Кровь тамплиеров (Хольбайн) - страница 13

Черт подери! Все в нем противилось тому, что он считал своим' непременным долгом. Давид был плодом его греха – но все же он был и оставался его родным сыном, его плотью и кровью!

Взгляд Роберта обратился к роскошному порталу в верхнем конце площади. Хотя он ничего другого и не ожидал, он невольно вздрогнул, увидев темные фигуры наемников рыцарского ордена Приоров, или, как их еще называли, Настоятелей Сиона. Они заняли позицию, позволявшую надежно просматривать примыкающее к церкви пространство. Их черные пиджаки были расстегнуты – и не без причины. Наметанный взгляд Роберта угадал сразу: под пиджаками заметно проступали ремни автоматов. Прямо перед ними был припаркован иссиня-черный «Ситроен», за рулем которого сидел еще один рыцарь ордена Приоров, также бросавший внимательные взгляды на передвигавшихся по площади людей.

В человеке, нарочито спокойно лежавшем на капоте автомобиля, – раскинувшись на спине и небрежно разбросав руки в стороны, – Роберт далее на таком большом расстоянии сразу узнал Ареса Сен-Клера. Сен-Клер… Темноволосый, добрых сто девяносто сантиметров роста. Типичный Гунн, как его часто называли. Этот человек сразу же пробудил в нем неприятные воспоминания, которые он охотно выбросил бы из памяти. Арес был самым худшим из них. В некотором роде он был даже хуже и опаснее своей сестры, какой бы бесчеловечной, умно-изворотливой и безбожной ни была приоресса Лукреция. Арес был ее правой рукой, инструментом ее больных фантазий. Без своего братца она была бы никем.

Сен-Клер считался превосходным бойцом. Это фон Метц уже не раз изведал на собственной шкуре. Он не стремился к новой конфронтации с этим «мастером меча», слепым орудием женщины, которую называл своим «тяжким грехом». Фон Метц не порывался сразиться с ним даже для того, чтобы отомстить за все то зло, что его сестра причинила ему и многим другим людям: любовь к поединкам и оружию не была свойственна его характеру. При этом нельзя сказать, что Роберт был слабым борцом – скорее наоборот: когда они пробивались в Западную Европу, он считался лучшим из лучших. С тех пор ничего не изменилось. Но он питал какое-то непобедимое отвращение к бряцанию мечей и нанесению ран, тем более – к убийствам и захвату кого-либо или чего-либо грубой силой, и отступал от этого своего принципа лишь тогда, когда обойтись без него было абсолютно невозможно.
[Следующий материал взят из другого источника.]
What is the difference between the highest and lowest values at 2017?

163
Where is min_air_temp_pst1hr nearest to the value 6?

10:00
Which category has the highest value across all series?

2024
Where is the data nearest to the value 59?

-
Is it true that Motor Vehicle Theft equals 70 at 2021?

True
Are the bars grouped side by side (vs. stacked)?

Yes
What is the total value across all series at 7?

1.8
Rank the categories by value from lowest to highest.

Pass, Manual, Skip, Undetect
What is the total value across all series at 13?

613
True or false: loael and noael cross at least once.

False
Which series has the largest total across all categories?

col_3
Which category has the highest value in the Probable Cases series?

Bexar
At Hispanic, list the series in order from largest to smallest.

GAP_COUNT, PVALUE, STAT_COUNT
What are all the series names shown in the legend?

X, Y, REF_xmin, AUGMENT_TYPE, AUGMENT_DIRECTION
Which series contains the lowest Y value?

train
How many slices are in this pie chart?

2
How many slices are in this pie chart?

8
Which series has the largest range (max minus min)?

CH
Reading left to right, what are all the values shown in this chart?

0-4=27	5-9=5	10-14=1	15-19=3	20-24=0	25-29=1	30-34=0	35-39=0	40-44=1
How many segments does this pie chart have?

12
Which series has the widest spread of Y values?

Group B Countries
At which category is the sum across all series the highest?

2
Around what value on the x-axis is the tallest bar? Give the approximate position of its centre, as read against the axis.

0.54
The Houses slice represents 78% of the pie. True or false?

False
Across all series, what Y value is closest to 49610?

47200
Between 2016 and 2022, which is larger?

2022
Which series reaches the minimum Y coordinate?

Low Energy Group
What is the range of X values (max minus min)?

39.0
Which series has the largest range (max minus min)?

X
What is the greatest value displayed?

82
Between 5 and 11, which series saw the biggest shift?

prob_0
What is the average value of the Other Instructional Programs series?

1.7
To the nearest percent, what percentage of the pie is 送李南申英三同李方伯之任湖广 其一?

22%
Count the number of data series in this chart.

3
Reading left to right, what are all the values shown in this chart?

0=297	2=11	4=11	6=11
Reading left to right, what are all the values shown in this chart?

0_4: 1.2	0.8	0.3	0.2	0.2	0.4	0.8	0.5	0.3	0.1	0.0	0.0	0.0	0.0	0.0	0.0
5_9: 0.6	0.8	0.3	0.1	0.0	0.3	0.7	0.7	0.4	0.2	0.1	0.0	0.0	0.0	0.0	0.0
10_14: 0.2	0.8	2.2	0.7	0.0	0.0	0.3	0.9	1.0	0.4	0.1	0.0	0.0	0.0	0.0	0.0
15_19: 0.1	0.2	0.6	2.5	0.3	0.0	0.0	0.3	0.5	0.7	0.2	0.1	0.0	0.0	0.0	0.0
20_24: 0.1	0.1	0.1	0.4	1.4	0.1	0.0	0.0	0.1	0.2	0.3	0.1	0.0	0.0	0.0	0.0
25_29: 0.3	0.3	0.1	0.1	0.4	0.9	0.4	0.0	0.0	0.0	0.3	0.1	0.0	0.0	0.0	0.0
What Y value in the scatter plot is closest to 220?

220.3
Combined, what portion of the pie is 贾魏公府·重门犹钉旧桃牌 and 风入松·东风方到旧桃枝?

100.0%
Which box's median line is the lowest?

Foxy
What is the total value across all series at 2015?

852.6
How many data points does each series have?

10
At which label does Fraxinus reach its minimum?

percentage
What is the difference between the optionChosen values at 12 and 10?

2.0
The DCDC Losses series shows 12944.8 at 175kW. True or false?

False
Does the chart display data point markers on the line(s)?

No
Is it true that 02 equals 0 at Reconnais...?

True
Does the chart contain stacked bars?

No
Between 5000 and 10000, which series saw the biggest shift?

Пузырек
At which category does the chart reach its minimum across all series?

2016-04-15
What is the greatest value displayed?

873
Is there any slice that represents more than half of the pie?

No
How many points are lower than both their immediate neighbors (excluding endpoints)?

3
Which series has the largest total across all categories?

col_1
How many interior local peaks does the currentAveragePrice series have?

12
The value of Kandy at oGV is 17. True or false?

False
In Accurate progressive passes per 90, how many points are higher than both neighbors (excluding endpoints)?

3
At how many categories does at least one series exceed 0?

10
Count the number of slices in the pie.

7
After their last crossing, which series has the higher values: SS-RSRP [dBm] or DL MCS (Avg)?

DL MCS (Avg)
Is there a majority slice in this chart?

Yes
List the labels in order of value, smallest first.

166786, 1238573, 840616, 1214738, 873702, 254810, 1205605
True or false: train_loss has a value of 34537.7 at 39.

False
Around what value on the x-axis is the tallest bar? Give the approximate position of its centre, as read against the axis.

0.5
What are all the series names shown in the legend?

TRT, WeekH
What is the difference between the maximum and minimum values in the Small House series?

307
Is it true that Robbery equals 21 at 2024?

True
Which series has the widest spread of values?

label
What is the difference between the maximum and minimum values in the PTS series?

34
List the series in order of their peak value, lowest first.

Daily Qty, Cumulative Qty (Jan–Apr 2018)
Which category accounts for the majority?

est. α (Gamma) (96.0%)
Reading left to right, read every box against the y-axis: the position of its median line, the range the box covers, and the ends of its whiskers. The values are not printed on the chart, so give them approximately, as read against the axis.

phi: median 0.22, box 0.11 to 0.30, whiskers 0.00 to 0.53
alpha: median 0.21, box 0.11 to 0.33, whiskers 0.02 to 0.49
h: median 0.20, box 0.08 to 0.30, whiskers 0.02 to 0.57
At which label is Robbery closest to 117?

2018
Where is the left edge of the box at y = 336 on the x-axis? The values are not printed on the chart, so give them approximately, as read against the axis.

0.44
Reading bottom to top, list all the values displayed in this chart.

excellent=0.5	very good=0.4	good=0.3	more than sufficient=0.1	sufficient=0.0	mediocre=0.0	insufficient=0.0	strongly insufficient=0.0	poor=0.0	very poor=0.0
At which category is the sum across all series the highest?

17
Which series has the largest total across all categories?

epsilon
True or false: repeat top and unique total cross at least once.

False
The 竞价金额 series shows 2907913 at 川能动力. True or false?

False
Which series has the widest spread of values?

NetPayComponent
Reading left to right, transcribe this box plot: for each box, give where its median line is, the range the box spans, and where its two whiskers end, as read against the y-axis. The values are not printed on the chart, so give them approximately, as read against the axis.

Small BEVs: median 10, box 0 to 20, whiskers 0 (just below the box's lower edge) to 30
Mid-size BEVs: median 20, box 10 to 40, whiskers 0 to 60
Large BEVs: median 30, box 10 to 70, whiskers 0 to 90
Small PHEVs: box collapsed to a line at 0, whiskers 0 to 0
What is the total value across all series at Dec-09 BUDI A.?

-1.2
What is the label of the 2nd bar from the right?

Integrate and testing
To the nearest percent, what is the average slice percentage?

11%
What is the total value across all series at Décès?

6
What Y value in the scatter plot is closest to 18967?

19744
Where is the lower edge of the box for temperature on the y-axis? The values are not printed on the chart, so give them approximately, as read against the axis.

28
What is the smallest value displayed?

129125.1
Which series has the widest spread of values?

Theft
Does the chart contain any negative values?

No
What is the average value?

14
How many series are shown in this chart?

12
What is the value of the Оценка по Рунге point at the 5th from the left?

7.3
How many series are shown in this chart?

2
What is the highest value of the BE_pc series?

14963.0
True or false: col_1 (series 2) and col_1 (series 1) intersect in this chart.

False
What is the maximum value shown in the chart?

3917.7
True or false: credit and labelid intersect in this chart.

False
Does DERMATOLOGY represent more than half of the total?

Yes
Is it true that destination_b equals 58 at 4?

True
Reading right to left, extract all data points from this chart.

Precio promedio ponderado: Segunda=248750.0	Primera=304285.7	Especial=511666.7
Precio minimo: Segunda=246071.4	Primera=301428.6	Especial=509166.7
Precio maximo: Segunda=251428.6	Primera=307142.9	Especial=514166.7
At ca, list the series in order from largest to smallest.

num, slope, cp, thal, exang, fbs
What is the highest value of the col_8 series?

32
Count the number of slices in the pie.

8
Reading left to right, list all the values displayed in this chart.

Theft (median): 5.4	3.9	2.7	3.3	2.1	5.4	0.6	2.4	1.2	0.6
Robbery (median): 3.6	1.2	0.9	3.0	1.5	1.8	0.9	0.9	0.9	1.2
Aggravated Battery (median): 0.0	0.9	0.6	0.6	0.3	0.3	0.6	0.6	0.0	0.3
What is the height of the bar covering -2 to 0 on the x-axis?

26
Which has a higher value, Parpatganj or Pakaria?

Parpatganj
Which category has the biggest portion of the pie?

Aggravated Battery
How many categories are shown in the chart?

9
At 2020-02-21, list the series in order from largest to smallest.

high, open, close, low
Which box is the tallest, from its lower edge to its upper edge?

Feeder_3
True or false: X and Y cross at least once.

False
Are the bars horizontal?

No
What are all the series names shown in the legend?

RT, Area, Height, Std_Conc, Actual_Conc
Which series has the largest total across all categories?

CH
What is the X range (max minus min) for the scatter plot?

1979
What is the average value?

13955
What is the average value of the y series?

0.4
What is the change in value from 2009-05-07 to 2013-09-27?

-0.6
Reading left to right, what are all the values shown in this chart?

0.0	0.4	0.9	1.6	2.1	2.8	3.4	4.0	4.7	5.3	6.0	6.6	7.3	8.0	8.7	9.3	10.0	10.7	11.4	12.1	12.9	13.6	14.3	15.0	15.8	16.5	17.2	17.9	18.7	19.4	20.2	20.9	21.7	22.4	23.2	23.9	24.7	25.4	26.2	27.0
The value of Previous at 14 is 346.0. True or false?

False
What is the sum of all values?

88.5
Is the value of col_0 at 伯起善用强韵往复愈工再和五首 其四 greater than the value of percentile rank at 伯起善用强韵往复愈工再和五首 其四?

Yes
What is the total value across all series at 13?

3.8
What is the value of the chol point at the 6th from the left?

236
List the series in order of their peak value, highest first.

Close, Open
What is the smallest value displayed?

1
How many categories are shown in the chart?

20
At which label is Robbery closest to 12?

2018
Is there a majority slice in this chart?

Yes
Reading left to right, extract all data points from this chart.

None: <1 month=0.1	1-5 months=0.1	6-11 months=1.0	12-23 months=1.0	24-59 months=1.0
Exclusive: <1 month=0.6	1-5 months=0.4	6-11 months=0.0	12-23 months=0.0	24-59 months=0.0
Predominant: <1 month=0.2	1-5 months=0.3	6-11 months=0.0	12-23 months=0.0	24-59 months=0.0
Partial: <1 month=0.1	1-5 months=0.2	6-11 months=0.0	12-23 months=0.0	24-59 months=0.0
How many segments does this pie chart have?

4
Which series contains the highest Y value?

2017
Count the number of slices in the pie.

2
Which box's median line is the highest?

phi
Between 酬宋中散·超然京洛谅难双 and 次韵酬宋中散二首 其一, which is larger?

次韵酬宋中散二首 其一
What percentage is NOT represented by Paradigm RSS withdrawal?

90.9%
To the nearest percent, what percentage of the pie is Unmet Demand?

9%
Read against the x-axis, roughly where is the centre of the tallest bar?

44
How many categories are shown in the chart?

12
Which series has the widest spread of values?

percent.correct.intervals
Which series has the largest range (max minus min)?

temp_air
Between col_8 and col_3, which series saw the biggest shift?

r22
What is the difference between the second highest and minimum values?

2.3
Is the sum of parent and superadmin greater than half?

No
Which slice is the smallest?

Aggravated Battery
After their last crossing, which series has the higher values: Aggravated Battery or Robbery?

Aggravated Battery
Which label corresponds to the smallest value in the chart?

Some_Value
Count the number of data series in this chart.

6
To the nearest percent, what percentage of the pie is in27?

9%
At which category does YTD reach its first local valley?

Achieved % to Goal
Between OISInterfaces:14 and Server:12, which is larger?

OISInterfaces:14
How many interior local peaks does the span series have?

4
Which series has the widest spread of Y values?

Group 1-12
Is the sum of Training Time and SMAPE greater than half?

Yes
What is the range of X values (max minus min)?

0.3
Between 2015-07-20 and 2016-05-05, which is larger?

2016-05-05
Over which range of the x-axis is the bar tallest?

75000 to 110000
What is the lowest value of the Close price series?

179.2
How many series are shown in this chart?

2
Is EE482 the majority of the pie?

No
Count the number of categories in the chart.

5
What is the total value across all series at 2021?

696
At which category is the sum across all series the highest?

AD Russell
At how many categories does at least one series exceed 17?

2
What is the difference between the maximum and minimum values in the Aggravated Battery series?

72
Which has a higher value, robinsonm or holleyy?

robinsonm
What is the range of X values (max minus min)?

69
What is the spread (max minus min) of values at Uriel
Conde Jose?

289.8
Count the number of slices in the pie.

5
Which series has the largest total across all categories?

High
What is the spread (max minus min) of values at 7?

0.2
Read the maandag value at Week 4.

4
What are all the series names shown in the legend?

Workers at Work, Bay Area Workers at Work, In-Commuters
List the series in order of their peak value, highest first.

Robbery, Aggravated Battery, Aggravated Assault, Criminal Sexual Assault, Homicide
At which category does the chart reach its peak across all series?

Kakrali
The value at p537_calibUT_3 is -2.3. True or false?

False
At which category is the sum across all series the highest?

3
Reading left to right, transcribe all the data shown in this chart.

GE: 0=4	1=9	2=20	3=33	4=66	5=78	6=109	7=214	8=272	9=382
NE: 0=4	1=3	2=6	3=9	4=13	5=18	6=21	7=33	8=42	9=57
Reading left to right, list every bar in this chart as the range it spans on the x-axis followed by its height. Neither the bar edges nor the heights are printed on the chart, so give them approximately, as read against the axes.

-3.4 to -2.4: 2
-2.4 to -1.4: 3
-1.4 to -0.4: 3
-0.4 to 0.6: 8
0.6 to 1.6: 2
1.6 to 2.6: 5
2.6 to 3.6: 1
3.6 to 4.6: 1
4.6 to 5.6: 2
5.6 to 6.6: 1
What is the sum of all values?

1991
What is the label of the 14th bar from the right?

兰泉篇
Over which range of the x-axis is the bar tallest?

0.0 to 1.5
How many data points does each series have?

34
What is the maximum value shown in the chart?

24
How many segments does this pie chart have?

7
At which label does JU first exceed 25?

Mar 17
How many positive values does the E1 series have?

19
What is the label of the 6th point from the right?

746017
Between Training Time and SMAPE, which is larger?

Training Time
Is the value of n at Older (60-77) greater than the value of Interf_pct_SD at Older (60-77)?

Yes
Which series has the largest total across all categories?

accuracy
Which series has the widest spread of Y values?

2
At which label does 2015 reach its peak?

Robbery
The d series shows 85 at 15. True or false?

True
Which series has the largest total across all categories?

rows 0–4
Как, например, сегодня, в этот июльский день. Его взгляд был устремлен сейчас через всю площадь перед церковным порталом на длинноволосого бородатого мужчину, который стоял у тележки с мороженым и в данную секунду был занят тем, что, улыбаясь, протягивал вафельный рожок с шоколадным мороженым маленькой девочке, в нетерпении переступавшей с ноги на ногу.